Classification of Thouless pumps with non-invertible symmetries and implications for Floquet phases

TL;DR

The paper develops a comprehensive framework for Thouless pumps in 1D gapped phases with non-invertible fusion-category symmetries $\mathcal{D}$, establishing a one-to-one correspondence between homotopy classes of adiabatic cycles and invertible defects generated by spatially truncated pump operators, and proving that pumps are classified by the group of $\mathcal{D}$-autoequivalences. Leveraging module-category theory, it constructs explicit lattice models for Vec$_G$, Rep$(G)$, and Rep$(H)$ that realize the predicted autoequivalence groups and pump actions, and demonstrates how these pumps extend to Floquet drives. The Floquet analysis, aided by the Onsager algebra, yields analytic phase diagrams with winding-number invariants that distinguish dynamical phases and edge behaviors in both group-like and non-invertible settings. Overall, the work reveals a deep connection between distinct Thouless pumps and distinct families of Floquet phases, and outlines paths to generalize the framework to higher dimensions and broader symmetry classes.

Abstract

We study symmetry preserving adiabatic and Floquet dynamics of one-dimensional systems. Using quasiadiabatic evolution, we establish a correspondence between adiabatic cycles and invertible defects generated by spatially truncated Thouless pump operators. Employing the classification of gapped phases by module categories, we show that the Thouless pumps are classified by the group of autoequivalences of the module category.
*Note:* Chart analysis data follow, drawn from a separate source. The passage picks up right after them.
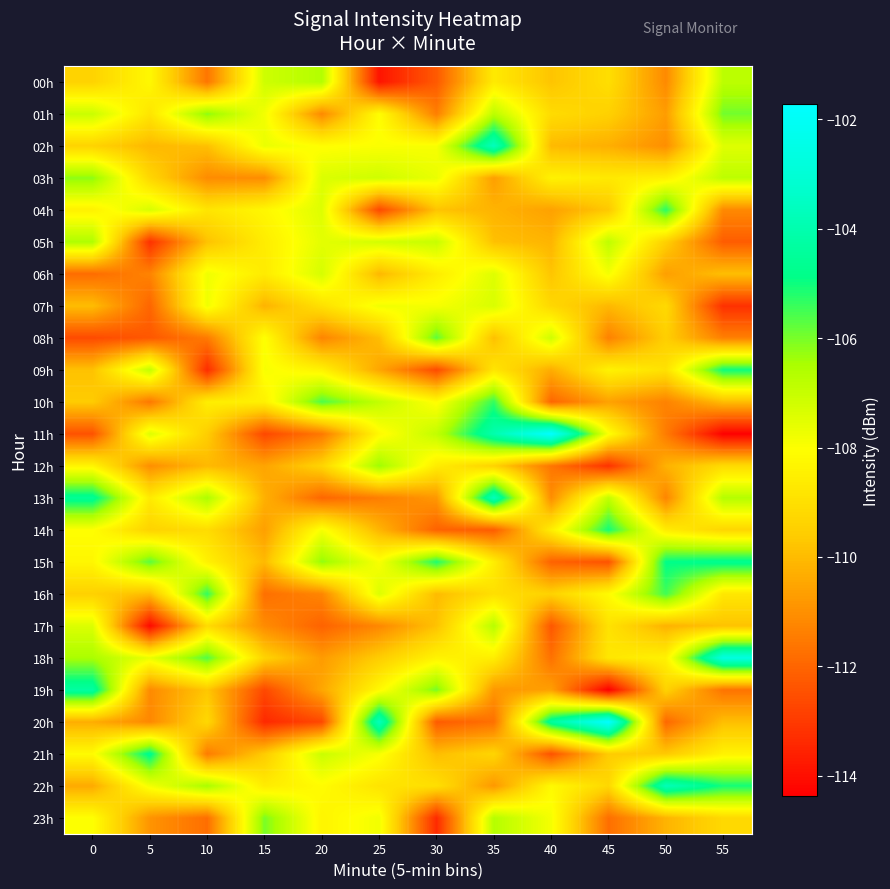

Reading left to right, what are all the values shown in this chart?

00h: 0=-109.4	5=-108.2	10=-111.6	15=-107.1	20=-106.6	25=-113.9	30=-112.3	35=-108.7	40=-109.8	45=-109.0	50=-111.1	55=-106.8
01h: 0=-107.1	5=-108.8	10=-106.2	15=-107.8	20=-111.1	25=-108.1	30=-111.4	35=-106.8	40=-109.1	45=-109.5	50=-110.7	55=-105.9
02h: 0=-109.4	5=-110.1	10=-109.9	15=-107.7	20=-108.1	25=-108.0	30=-107.9	35=-103.6	40=-110.0	45=-110.3	50=-111.0	55=-107.5
03h: 0=-106.2	5=-109.3	10=-111.1	15=-111.1	20=-107.4	25=-107.1	30=-107.6	35=-110.7	40=-108.4	45=-108.7	50=-108.5	55=-106.8
04h: 0=-108.4	5=-107.3	10=-108.8	15=-108.3	20=-107.4	25=-112.6	30=-109.8	35=-110.2	40=-110.6	45=-109.7	50=-105.3	55=-111.2
05h: 0=-106.6	5=-113.2	10=-109.8	15=-108.6	20=-107.5	25=-107.2	30=-107.0	35=-109.9	40=-110.2	45=-106.9	50=-109.5	55=-112.2
06h: 0=-111.8	5=-111.3	10=-107.8	15=-108.6	20=-107.3	25=-110.1	30=-108.6	35=-107.4	40=-109.8	45=-107.9	50=-110.7	55=-109.9
07h: 0=-110.0	5=-112.0	10=-107.8	15=-110.2	20=-109.0	25=-107.8	30=-107.9	35=-107.3	40=-109.2	45=-110.1	50=-109.2	55=-113.2
08h: 0=-112.6	5=-112.3	10=-111.5	15=-108.0	20=-111.3	25=-109.9	30=-105.8	35=-109.9	40=-107.2	45=-111.3	50=-109.5	55=-111.4
09h: 0=-109.8	5=-106.9	10=-113.3	15=-107.9	20=-108.4	25=-110.5	30=-112.6	35=-108.8	40=-110.3	45=-108.4	50=-108.9	55=-105.0
10h: 0=-109.6	5=-111.6	10=-108.6	15=-108.5	20=-105.6	25=-106.9	30=-108.1	35=-105.3	40=-112.0	45=-110.6	50=-111.3	55=-110.0
11h: 0=-112.4	5=-107.4	10=-109.6	15=-112.7	20=-111.5	25=-108.2	30=-106.9	35=-104.0	40=-101.7	45=-108.0	50=-111.5	55=-114.3
12h: 0=-108.3	5=-111.0	10=-110.0	15=-110.5	20=-109.4	25=-106.3	30=-108.6	35=-109.4	40=-111.6	45=-113.2	50=-110.2	55=-109.1
13h: 0=-104.6	5=-108.7	10=-106.5	15=-110.2	20=-112.0	25=-111.4	30=-110.8	35=-103.7	40=-111.1	45=-106.9	50=-111.3	55=-106.7
14h: 0=-108.0	5=-109.4	10=-109.1	15=-110.6	20=-107.9	25=-110.1	30=-112.1	35=-112.2	40=-108.6	45=-105.1	50=-108.6	55=-109.3
15h: 0=-108.3	5=-105.7	10=-108.5	15=-110.0	20=-106.2	25=-107.9	30=-105.2	35=-108.5	40=-112.1	45=-112.4	50=-104.9	55=-104.7
16h: 0=-109.4	5=-110.0	10=-105.3	15=-111.8	20=-111.2	25=-107.4	30=-110.0	35=-109.0	40=-109.4	45=-108.2	50=-105.5	55=-108.8
17h: 0=-107.4	5=-114.1	10=-109.1	15=-111.1	20=-112.0	25=-111.2	30=-109.8	35=-106.7	40=-112.3	45=-108.9	50=-110.2	55=-109.8
18h: 0=-106.5	5=-107.7	10=-105.7	15=-109.4	20=-110.7	25=-109.6	30=-108.4	35=-108.6	40=-111.7	45=-108.8	50=-108.4	55=-102.7
19h: 0=-104.3	5=-111.1	10=-109.7	15=-112.7	20=-110.5	25=-108.2	30=-106.0	35=-110.8	40=-110.6	45=-114.4	50=-109.4	55=-111.7
20h: 0=-110.3	5=-111.2	10=-109.2	15=-113.4	20=-112.7	25=-103.7	30=-112.2	35=-111.7	40=-104.4	45=-101.7	50=-111.9	55=-109.9
21h: 0=-108.1	5=-104.7	10=-111.5	15=-109.6	20=-107.1	25=-107.9	30=-109.9	35=-109.3	40=-112.4	45=-109.6	50=-109.7	55=-108.4
22h: 0=-110.4	5=-107.8	10=-106.5	15=-108.6	20=-108.1	25=-108.9	30=-109.0	35=-110.8	40=-108.2	45=-109.2	50=-103.8	55=-105.1
23h: 0=-108.0	5=-110.9	10=-111.8	15=-106.0	20=-108.3	25=-107.8	30=-113.4	35=-106.7	40=-107.9	45=-111.8	50=-110.2	55=-109.2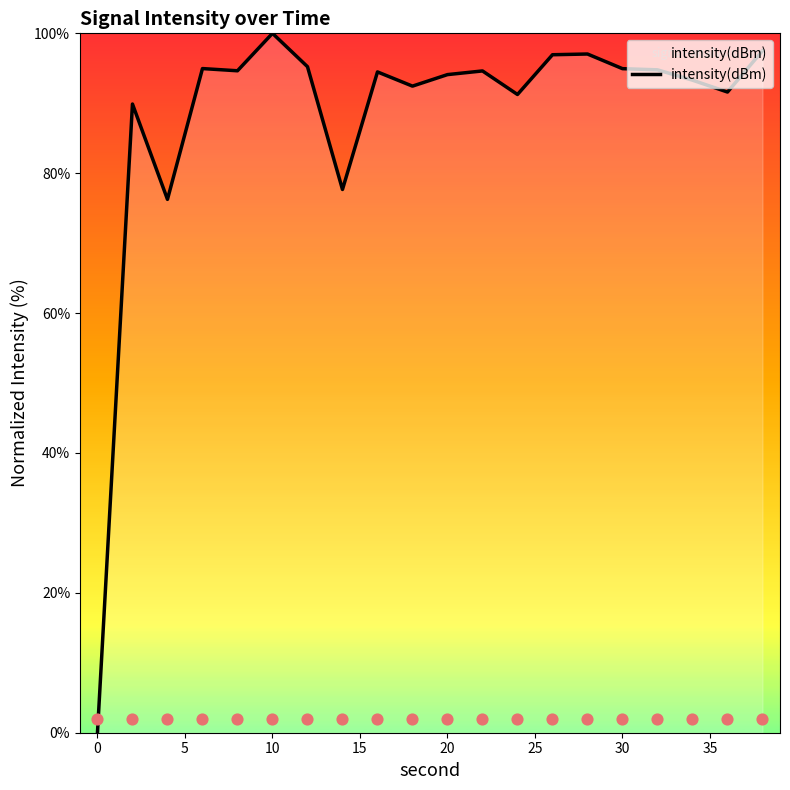

Which category has the highest value in the intensity(dBm) series?

10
We then explicitly construct Thouless pump operators for minimal lattice models with $\text{Vec}_G$, Rep($G$), and Rep($H$) symmetries, and show how the Thouless pump operators have the group structure of autoequivalences. The Thouless pump operators, together with Hamiltonians with gapped ground states, are then used to construct Floquet drives. An analytic solution for the Floquet phase diagram characterized by winding numbers is constructed when the Floquet drives obey an Onsager algebra. Our approach points the way to a general connection between distinct Thouless pumps and distinct families of Floquet phases.

Figures (4)

• Figure 1: The labels $a_i,b_{i+1/2}\in\mathcal{D}$, $m_i\in\mathcal{M}$. $\alpha_{i+1/2}$ and $\mu_{i+1/2}$ denote the basis vectors in the fusion spaces $V^{b_{i+1/2} a_{i+1}}_{a_{i}}$ and $\text{Hom}_{\mathcal{M}}(b_{i+1/2}\otimes m_{i+1},m_{i})$, $\alpha_{i+1/2}=1,\cdots,N^{b_{i+1/2} a_{i+1}}_{a_{i}}$. When $\mathcal{M}$ is a fiber functor over $\mathcal{D}$, $\mu_{i+1/2}=1,\cdots,dim(b_{i+1/2})$. The symmetry $\mathcal{D}$ of the model is defined via fusing a line $A\in \mathcal{D}$ from the bottom. The Thouless pump operators are defined via fusing a line $\gamma\in\Gamma$ from the top, which commute with both the Hamiltonian and the symmetry.
• Figure 2: The Vec$_G$ anyonic chain model can be interpreted as a quasi-1d system defined on the sandwich. A topological order $D(G)$ lives in the bulk, and a representation $\rho$ corresponds to an anyon $e_{\rho}$. Truncating the $U_{\rm TP}$ operator creates the anyon $e_{\rho}$ at the two endpoints, which cannot be condensed on the dynamical boundary for an SPT phase. Thus, the adiabatic cycle pumps a charge $e_{\rho}$ along the quasi-1d system.
• Figure 3: The $\text{Rep}(G)$ anyonic chain model can be interpreted as a quasi-1d system defined on the sandwich. A topological order $D(G)$ lives in the bulk, and a representation $\rho$ corresponds to an anyon $e_{\rho}$. Truncating the $U_{\rm TP}$ operator creates fluxes at the two endpoints, which cannot be condensed on the dynamical boundary for an SPT phase. Thus, the adiabatic cycle pumps a flux $g\in G$ along the quasi-1d system.
• Figure 4: The winding number of the single particle band in the parameter space of the $\mathbb{Z}_2$ Floquet problem. On the boundary of each colored region, the single particle charge is not gapped in the Brillouin zone. The generalization of this phase structure to binary Floquet systems with $\mathbb{Z}_N$ symmetry can be obtained by extending the parameter ranges to $[-N\pi,N\pi)$.